PATERSON (2016)
Directed by Jim
Jarmusch
Amazon Films, 118
minutes, R (language)
* * *
Paterson lies in the valley under the
Passaic Falls
its spent waters forming the outline of his
back. He lies on his right side, head near the thunder of the waters filling his dreams! Eternally
asleep, his dreams walk about the city where he persists incognito.
So begins the book-length poem Paterson from the
New Jersey city's most famous native son: William Carlos Williams. It helps to
know that before viewing the film Paterson.
Jim Jarmusch, one of the nation's quirkiest and droll directors, directs this
film and people tend either to adore or deplore his work. Like previous
Jarmusch films such as Down by Law and
Mystery Train, the pace of Paterson is pre-global warming glacial.
This time, though, Jarmusch's slow pacing makes sense. The film follows a week in the life of a Paterson bus driver who is
named Paterson (Adam Driver) and is, in fact, the city personified. His is a
life of mundane routine. Five days a week , Paterson awakes shortly after six,
has coffee and Cheerios, and walks down the hill through the former Silk City's
post-industrial ruins to the bus shed. There he boards the #23 and
scribbles in his notebook until his colleague Danny (Rizwan Manji) regales him
with his personal woes. Then Paterson begins his rounds, his monotony relieved by the
prose poems he composes and edits in his head. On his break, he transfers his
thoughts to his notebook as he eats lunch in a shabby concrete park at the
foot of Passaic Falls.
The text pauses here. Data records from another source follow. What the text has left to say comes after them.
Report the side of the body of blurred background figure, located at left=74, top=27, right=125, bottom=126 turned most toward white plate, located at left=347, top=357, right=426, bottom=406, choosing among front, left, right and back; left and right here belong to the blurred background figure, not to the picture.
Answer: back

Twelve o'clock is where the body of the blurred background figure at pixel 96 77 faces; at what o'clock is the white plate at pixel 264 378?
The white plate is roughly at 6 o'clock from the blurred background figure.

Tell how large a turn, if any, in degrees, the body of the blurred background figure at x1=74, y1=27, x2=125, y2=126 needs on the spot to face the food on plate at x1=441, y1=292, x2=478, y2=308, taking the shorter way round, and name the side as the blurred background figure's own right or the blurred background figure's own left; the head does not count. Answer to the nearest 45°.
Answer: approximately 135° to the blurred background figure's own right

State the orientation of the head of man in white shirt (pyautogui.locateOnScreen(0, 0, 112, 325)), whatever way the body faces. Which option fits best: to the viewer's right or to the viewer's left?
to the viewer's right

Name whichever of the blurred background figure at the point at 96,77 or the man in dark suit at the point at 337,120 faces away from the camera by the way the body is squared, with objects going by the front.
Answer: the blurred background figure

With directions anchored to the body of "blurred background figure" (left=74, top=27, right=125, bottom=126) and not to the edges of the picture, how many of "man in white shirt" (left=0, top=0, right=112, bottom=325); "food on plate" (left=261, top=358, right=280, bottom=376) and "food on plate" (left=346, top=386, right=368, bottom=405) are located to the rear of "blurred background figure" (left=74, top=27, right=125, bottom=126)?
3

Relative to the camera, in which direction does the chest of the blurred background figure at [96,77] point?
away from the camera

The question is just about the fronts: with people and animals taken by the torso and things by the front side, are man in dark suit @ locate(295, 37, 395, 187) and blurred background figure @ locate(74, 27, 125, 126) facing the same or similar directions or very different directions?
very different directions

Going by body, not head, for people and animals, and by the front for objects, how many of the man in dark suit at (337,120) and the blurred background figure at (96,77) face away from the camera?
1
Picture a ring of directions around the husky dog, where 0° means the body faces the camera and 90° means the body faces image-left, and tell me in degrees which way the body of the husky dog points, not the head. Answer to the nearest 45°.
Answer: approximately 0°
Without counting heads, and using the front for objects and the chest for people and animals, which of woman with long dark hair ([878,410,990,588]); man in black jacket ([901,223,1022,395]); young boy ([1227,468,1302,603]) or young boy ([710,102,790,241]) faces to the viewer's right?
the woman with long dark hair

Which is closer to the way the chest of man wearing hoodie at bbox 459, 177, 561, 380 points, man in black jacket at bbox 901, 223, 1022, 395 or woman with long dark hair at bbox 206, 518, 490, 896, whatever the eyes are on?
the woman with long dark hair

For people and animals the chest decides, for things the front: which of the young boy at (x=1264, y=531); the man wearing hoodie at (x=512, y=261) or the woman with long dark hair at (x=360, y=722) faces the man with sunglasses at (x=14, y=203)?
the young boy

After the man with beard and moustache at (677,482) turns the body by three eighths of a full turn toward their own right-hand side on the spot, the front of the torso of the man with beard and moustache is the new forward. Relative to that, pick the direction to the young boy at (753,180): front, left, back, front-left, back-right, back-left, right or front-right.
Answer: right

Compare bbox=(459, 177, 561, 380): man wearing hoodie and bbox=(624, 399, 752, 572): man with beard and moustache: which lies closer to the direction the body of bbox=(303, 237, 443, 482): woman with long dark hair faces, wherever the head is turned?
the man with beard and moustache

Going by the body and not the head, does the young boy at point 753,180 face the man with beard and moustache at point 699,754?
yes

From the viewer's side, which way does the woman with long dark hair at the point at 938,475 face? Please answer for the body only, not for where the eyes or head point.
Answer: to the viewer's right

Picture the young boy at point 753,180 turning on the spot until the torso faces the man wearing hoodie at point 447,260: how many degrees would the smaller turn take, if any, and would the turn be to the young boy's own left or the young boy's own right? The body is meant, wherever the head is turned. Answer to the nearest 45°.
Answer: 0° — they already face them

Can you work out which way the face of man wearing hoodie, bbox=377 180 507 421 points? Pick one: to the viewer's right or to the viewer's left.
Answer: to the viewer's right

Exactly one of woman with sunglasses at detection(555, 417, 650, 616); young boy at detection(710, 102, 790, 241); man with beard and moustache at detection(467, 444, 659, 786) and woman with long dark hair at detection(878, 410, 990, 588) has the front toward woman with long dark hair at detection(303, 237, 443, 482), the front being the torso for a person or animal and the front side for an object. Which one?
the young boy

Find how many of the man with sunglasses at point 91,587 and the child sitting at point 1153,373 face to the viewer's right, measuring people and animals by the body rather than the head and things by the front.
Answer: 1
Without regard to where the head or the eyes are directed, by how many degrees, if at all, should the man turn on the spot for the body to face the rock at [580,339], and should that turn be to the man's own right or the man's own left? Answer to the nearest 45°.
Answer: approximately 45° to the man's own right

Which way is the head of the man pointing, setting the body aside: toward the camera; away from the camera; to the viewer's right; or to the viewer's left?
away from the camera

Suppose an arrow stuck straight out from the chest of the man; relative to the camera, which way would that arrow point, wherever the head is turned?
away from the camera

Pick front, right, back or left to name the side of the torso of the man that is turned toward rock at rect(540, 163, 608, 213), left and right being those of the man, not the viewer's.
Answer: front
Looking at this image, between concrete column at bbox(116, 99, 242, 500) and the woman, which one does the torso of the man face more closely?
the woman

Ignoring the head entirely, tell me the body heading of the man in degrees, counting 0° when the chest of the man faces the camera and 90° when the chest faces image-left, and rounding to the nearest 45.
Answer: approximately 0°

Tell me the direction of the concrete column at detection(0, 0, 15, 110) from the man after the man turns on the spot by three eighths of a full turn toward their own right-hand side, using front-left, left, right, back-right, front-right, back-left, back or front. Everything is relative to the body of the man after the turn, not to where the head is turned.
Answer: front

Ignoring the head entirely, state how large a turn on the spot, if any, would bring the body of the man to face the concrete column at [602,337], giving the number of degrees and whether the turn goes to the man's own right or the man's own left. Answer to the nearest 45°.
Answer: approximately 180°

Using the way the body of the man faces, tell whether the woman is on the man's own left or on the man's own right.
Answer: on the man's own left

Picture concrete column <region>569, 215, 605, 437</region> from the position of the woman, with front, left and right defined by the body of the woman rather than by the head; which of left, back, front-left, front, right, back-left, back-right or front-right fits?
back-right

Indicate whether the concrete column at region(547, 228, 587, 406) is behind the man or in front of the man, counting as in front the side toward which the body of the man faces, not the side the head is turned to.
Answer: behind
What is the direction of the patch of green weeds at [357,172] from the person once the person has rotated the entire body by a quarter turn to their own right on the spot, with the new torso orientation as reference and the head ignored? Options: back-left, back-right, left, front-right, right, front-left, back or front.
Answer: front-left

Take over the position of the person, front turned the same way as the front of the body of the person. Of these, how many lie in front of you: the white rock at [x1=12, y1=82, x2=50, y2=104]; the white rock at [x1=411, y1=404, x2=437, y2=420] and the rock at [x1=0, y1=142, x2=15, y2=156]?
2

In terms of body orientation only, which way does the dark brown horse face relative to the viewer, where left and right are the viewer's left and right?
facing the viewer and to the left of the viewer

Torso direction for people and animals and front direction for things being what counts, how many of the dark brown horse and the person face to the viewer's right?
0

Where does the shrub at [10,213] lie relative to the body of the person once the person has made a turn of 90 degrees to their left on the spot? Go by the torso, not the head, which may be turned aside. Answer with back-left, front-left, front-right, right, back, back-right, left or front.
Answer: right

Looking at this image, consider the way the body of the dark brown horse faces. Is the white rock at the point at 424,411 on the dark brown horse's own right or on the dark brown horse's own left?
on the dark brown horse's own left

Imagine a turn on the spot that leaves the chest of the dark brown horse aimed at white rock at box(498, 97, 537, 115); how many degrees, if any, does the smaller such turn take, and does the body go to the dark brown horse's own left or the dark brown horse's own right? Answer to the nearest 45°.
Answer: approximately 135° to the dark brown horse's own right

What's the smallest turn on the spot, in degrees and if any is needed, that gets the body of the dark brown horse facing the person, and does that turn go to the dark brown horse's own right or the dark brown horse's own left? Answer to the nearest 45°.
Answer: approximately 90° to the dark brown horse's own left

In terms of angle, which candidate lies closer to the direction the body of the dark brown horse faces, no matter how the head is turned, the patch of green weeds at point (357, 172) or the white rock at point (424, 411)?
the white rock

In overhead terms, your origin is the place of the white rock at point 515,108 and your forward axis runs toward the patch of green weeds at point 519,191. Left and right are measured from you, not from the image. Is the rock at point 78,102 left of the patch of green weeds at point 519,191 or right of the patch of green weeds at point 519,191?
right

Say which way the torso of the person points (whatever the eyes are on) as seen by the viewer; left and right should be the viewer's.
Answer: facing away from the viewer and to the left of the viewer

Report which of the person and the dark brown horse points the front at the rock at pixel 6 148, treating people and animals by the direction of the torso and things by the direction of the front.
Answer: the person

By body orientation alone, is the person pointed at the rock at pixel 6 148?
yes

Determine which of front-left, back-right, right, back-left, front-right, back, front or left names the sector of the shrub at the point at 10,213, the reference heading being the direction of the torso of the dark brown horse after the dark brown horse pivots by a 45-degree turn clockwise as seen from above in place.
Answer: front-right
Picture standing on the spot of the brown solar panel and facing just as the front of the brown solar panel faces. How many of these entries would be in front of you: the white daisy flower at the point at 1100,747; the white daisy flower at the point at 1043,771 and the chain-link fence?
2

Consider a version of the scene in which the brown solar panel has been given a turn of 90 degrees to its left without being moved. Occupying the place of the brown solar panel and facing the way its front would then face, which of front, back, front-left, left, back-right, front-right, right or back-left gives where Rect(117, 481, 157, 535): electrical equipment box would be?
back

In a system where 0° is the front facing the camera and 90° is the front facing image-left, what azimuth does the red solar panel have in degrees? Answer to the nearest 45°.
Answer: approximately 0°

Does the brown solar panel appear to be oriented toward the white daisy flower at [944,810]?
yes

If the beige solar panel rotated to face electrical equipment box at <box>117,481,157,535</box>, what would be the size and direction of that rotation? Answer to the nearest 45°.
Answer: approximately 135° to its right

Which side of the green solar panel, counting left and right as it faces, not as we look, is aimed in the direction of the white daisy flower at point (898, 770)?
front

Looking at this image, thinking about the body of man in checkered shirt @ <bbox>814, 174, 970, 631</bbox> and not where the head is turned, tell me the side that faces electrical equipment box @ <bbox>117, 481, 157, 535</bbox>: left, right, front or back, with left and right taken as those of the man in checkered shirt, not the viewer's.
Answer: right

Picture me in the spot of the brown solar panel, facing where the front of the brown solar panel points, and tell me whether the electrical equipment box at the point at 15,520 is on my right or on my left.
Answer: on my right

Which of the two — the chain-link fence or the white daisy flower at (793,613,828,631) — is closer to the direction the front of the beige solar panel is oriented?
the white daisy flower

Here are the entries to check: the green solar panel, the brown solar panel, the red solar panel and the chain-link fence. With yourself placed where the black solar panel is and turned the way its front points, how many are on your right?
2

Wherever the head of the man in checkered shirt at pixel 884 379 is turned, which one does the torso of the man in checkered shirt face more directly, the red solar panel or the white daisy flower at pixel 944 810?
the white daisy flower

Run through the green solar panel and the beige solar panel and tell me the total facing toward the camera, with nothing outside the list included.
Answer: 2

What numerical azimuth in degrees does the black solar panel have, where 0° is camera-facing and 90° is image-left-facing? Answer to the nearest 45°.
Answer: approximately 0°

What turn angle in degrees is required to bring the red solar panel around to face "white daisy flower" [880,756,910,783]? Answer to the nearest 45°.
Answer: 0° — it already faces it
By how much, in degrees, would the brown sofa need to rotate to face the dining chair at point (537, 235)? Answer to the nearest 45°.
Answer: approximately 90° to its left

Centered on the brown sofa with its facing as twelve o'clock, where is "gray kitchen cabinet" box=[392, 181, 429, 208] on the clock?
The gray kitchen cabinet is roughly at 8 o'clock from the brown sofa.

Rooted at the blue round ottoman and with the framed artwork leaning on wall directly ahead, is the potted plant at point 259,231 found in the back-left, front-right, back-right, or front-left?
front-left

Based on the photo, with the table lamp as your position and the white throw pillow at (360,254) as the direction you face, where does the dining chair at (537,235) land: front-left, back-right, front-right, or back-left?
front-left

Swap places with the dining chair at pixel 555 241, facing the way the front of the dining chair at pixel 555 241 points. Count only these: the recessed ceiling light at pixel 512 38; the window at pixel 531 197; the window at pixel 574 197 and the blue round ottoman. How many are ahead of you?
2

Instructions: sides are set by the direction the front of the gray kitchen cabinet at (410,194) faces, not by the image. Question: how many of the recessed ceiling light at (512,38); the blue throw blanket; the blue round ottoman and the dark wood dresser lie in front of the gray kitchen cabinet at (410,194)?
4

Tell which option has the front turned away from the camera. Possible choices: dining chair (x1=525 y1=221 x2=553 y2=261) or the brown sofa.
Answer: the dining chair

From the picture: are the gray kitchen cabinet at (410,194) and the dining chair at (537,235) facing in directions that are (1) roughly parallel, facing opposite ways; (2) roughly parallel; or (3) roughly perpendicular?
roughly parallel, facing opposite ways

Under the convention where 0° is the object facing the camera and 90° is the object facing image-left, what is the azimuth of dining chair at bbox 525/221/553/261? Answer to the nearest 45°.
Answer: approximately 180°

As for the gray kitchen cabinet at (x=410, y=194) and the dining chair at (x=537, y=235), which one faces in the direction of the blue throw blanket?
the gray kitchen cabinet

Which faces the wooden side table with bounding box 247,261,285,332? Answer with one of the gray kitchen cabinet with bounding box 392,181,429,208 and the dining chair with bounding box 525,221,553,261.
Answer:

At the end of the day, he walks home, straightens his
mailbox, has dinner with his wife Laura, walks their English bulldog, has a
pint and perfunctory chat at the neighborhood tavern, and returns home. Reset
to Tuesday… Wednesday… Thursday… Friday….
This is Jarmusch, so you know the characters will be
oddballs–none more so than Laura (Golshifteh Farahani), who is cute as a button
and crazy as a loon. She has an obsession with halftone design, and
spends her days remaking everything in black and white: dresses, furniture,
curtains, even cupcakes. Becoming a cupcake mogul is one of her big dreams, or
maybe instead she’ll buy an Esteban guitar, learn to play, and become a country
singer. Paterson adores her and the two are almost wordlessly in love—wordless
on his part, anyhow.
Paterson is
laconic and economical with words everywhere except in his mind. How does man
(or a city) trapped in time move forward? William Carlos Williams wrote:
Immortal
he neither moves nor rouses and is seldom seen, though he breathes and the
subtleties of his machinations drawing their substance from the noise of the
pouring river animate a thousand automatons. Who because they neither know
their sources nor the sills of their disappointments walk outside their bodies
aimlessly for the most part, locked and forgot in their desires —unroused.
Williams knew about living an external life that clashed with
his psyche—he was a physician, but it was merely the trade that supported his
poetry habit. Paterson the driver/city is on auto pilot–the man surviving on
snippets of eavesdropped bus conversations, Laura’s wackiness, and chance
encounters with other poets, including a ten-year-old girl sitting by a factory
and a Japanese man (Masatoshi Nigase) who came to New Jersey to rub
metaphorical elbows with Williams. His own poetry is filled with mundane
observations that flirt with things that might be profound. Or not. He's like
the city–locked and unroused. In both cases, it’s hard to know if dreams can be animated, or if it's sleepwalking entombed in self-deception.
The film is filled with deadpan humor, irresistible
weirdness, and sublime small moments—such as the revelation about Paterson’s
crooked mailbox. I especially admired the fact that whites and people of color
interact as people and nothing more. There are no coded or overt mentions of
race. Doc (Barry Shabaka Henley) is just a bartender, not a black bartender; the people Paterson
encounters on the street, including gang members, are just neighbors who know
each other. How refreshing!
On the less refreshing side, this is not Jarmusch’s
strongest film. Paterson is enigmatic, but the viewer spends a lot of time
inside his head without getting much of a sense of what he thinks or feels.
Laura is deliciously weird, but Ms. Farahani’s acting skills fail to dazzle. What
are we to make of Paterson’s encounter with the Japanese poet? It feels like a
diversionary tack-on, not the inspiration it was supposed to suggest. Is the scene
here just because Nigase was also in Mystery
Train?
And, of course, there is the slow pace. Jarmusch makes us feel
the weight of Paterson’s routines, but the day-by-day structure is clichéd and
unnecessary. A really good montage could have shaved thirty minutes from the
film without sacrificing content—of which there isn’t much—and without
exhausting the viewer. We want to appreciate the tedium of Paterson’s life, but
must we experience it vicariously? If you are a fan of Jim Jarmusch (and I am),
you’ll enjoy this one. If, however, his films are too slow for your taste, stay
on the Garden State Parkway and don’t take the Paterson exit.